--- Data excerpts Enclosed Below ---

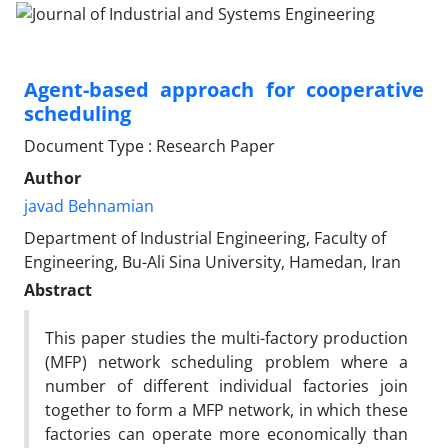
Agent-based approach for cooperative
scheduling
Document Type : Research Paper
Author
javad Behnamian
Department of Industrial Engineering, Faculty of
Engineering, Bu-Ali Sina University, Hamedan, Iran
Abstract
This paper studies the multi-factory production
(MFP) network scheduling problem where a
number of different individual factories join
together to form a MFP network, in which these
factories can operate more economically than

--- End of Enclosed Data excerpts ---
--- Data excerpts Enclosed Below ---

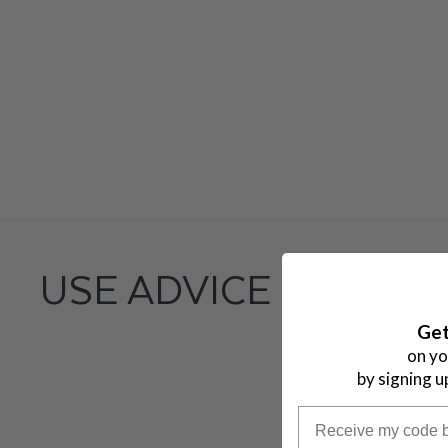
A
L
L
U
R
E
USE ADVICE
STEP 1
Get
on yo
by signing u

--- End of Enclosed Data excerpts ---
--- Data excerpts Enclosed Below ---

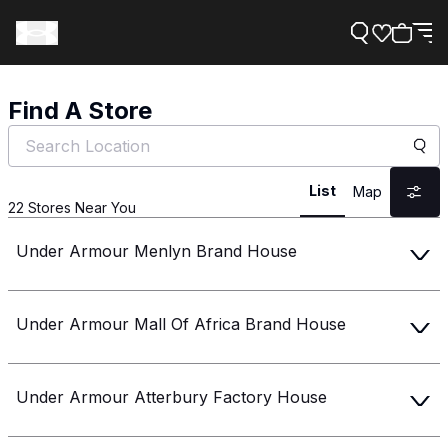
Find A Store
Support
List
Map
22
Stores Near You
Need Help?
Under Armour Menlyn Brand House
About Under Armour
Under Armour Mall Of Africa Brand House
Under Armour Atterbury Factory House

--- End of Enclosed Data excerpts ---

■ Your goal ■
Give the lines from the one containing "Find A Store" through the one containing "Under Armour Atterbury Factory House", both included, as a JSON list of strings, one string per line, with blank lines left out.

■ The answer ■
[
  "Find A Store",
  "Support",
  "List",
  "Map",
  "22",
  "Stores Near You",
  "Need Help?",
  "Under Armour Menlyn Brand House",
  "About Under Armour",
  "Under Armour Mall Of Africa Brand House",
  "Under Armour Atterbury Factory House"
]